Издали, сквозь облака пыли, видны были французам длинные колонны русской кавалерии, в порядке отступавшей перед французскими войсками по мере того, как те надвигались. Наконец, масса колоколен с золотыми, блестевшими на солнце куполами открыли громадный город, и все передовое войско в неудержимом восторге закричало: «Москва! Наконец Москва!» Слова эти наэлектризовали всех: офицеры и солдаты бежали на высоты, чтобы полюбоваться знаменитым городом, может быть, предназначенным судьбою служить новою границей французской империи.
Сам Наполеон залюбовался видом с Поклонной горы; за ним толпились восхищенные маршалы.
Налево и направо видны были приближавшиеся к городу принц Евгений и Понятовский. Впереди по большой дороге Мюрат, со своими разведчиками, подходил уже к предместьям… но депутации от города все еще не было. Время было за полдень, а Москва не дает знать о себе, точно вымерла. Офицеры, побывавшие уже в городе, рассказывают, что Москва пуста! Но об этом долго не решаются донести Наполеону, боясь вспышки его гнева.
Сначала он просто отказывается верить, потом садится на лошадь и подъезжает к Дорогомиловской заставе. Он приказывает соблюдать строжайшую дисциплину и все еще не теряет надежды, что слухи окажутся несправедливыми: «Может быть, этот народ не знает, как принято сдаваться, – здесь ведь все ново, мы для них с нашими порядками так же новы, как и они для нас со своими. Но все сведения подтверждают прежнее известие, сомневаться в нем более нельзя».

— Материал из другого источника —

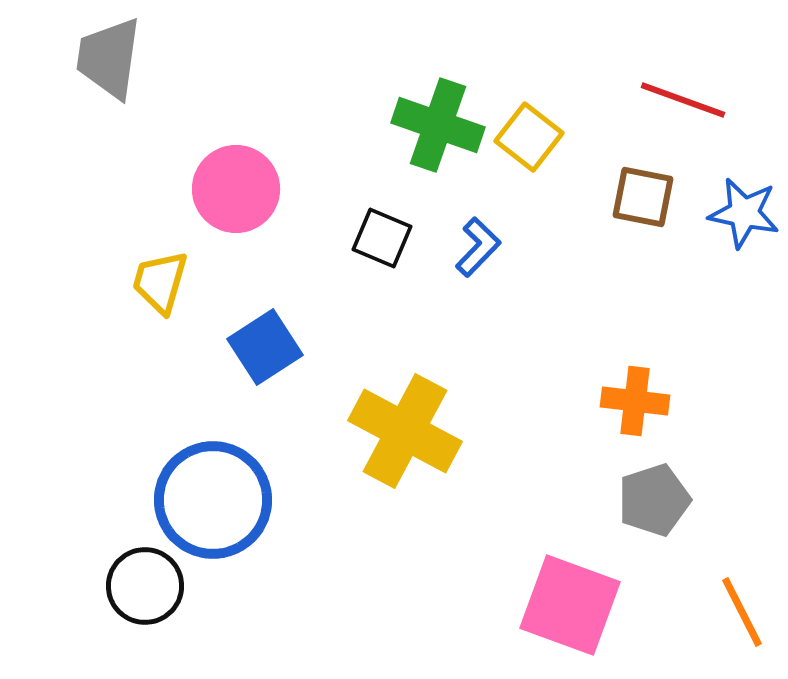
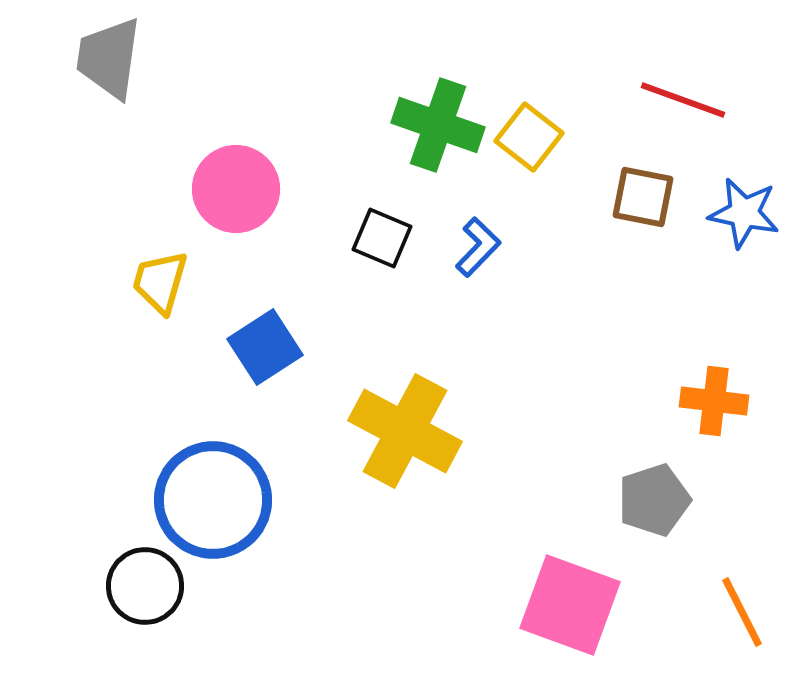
orange cross: moved 79 px right
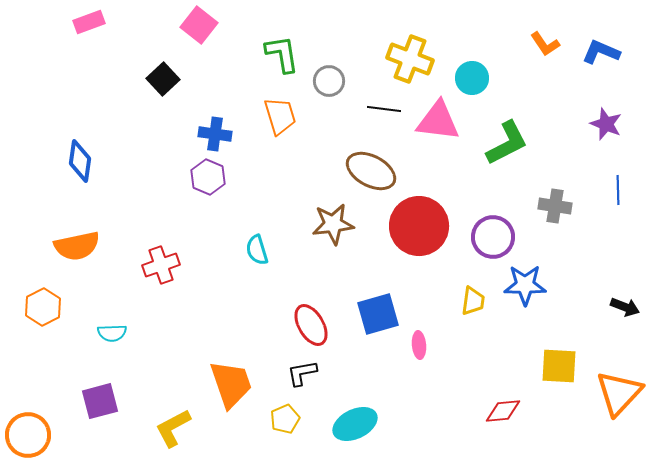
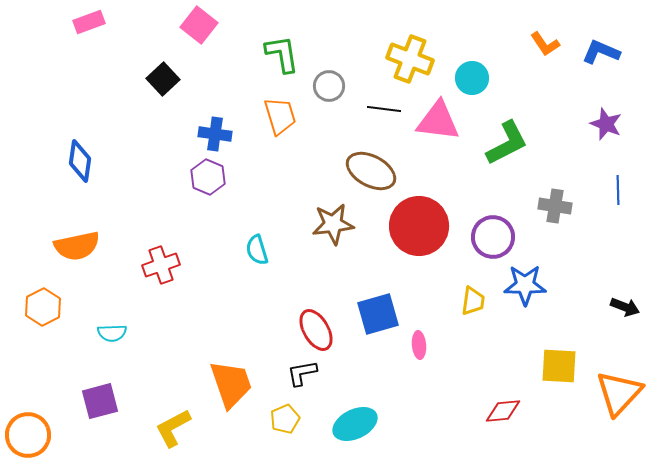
gray circle at (329, 81): moved 5 px down
red ellipse at (311, 325): moved 5 px right, 5 px down
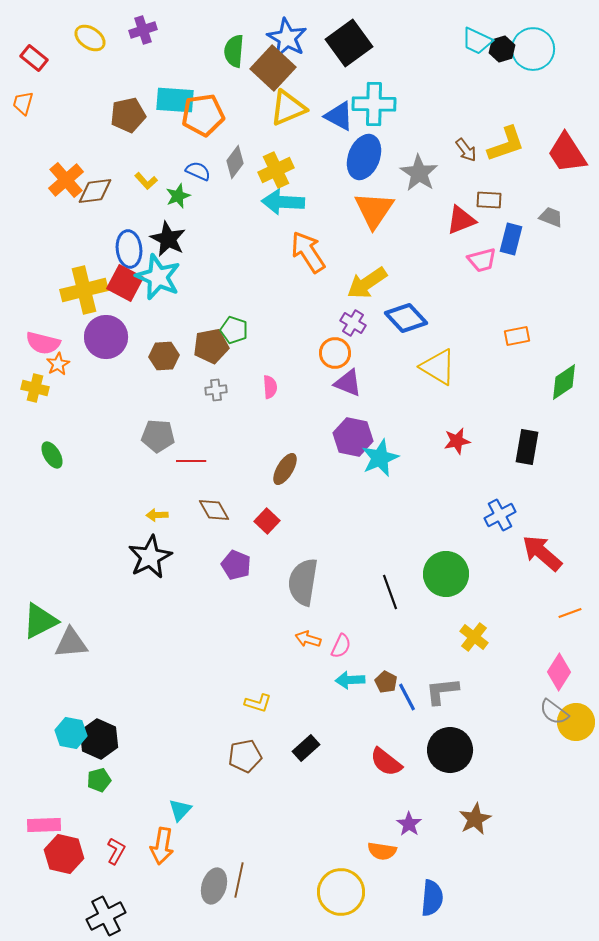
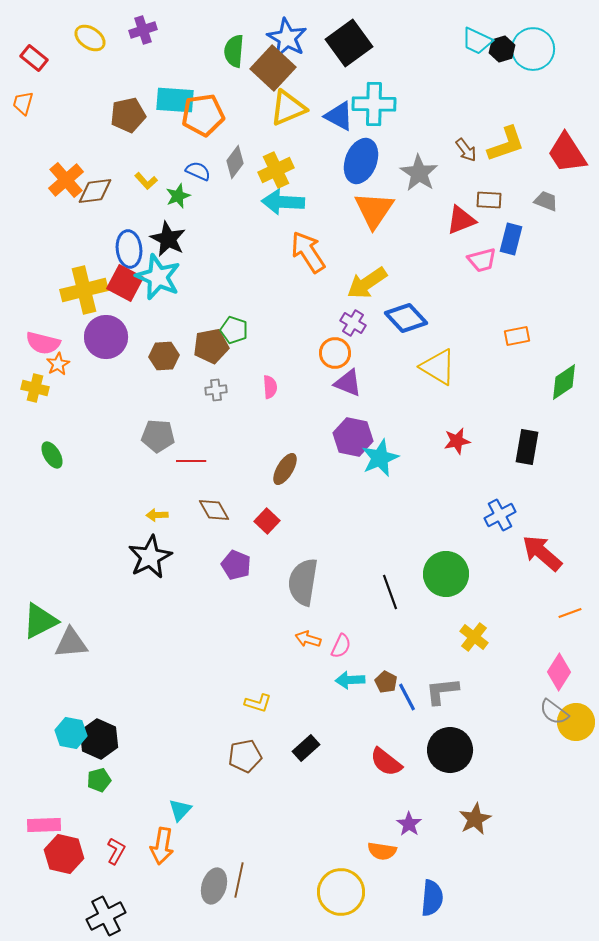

Наполеон зовет Дарю: «Москва пуста! Статочное ли это дело. Поезжайте туда и разыщите бояр!»
Дарю, однако, ничего не мог сделать, потому что никаких бояр не было: ни дыма из труб или какого другого намека на жителей – ни малейшего шума над громадным городом.
Но такова была настойчивость Наполеона, что он еще ждал, еще надеялся…
Наконец один из офицеров, очевидно, желавший угодить во что бы то ни стало, поехал, поймал в городе несколько бродяг и погнал их перед собой – как депутатов…
Ростопчин говорит, что депутация состояла человек из двенадцати, очень дурно одетых; представлявший в этом торжественном случае власти, дворянство, духовенство и именитое купечество столицы был простой типографщик. Наполеон понял смешную сторону фарса и отвернулся, не утерпевши, чтобы не обозвать бедного депутата болваном (imbecile – слабоумный;
Нетерпение Наполеона получить ключи города вполне понятно, так как этим осуществилось бы исполнение давнишней мечты. За час еще до прихода к Москве он позвал генерал-адъютанта графа Дюронеля, командовавшего императорскою главною квартирой, и сказал ему: «Поезжайте в город, приведите все в порядок и выберите депутацию для поднесения мне ключей». Нет сомнения, что он обдумал и приготовил все подробности вступления в Москву: речь к боярам, в которой, воспользовавшись соперничеством первопрестольной столицы с Петербургом и недостатками политического устройства государства, сумел бы расположить этих храбрых, но диких людей в пользу своего вмешательства и заступничества; свои распоряжения по наложению контрибуции непременно золотом и распространению отпечатанных им в Париже фальшивых сторублевых ассигнаций, которыми он надеялся окупить издержки войны, и т. д. Конечно, он заранее обдумал, с кого он взыщет, кого наградит, над чем проявит свое императорское милосердие и щедрость; какие сделает перемены в управлении, наконец, как поведет переговоры о мире, быстро или медленно, высокомерно, строго или милостиво… Человек, издавна привыкший своею гениальною головой решать все мелочи, касавшиеся покорения, умиротворения и устройства новозавоеванных стран, должен был и тут, добравшись, наконец, до цели давнишних желаний, все заранее вперед обсудить и распределить… И вдруг такая обида: ничего, решительно ничего для Европы, напряженно ожидавшей этого события, ничего для «Монитора»!
Очевидец-француз, повествуя об этих минутах, рассказывает, что он нашел императора в предместье, ожидавшего русских посланных и рассматривавшего в трубу их кавалерию, отступавшую влево от него. К нему привели нескольких крестьян и торговцев, на которых жалко было смотреть – так они перепугались, полагая, вероятно, что пришел их последний час…
Наполеон сошел с лошади; ему было, видимо, холодно, он кашлял, когда отдавал приказания; кажется, он был в нерешительности насчет того, что ему предпринять… Потом, вероятно, рассудивши, что благоразумнее не рисковать еще входить в город, занял один из ближайших деревянных домов.
Тут, в Дорогомиловском предместье, Наполеон назначил маршала Мортье военным губернатором города. «Позаботьтесь, чтобы не было грабежа! Вы головою отвечаете за это – сберегите Москву ото всех и всего!» – будто бы сказал он маршалу.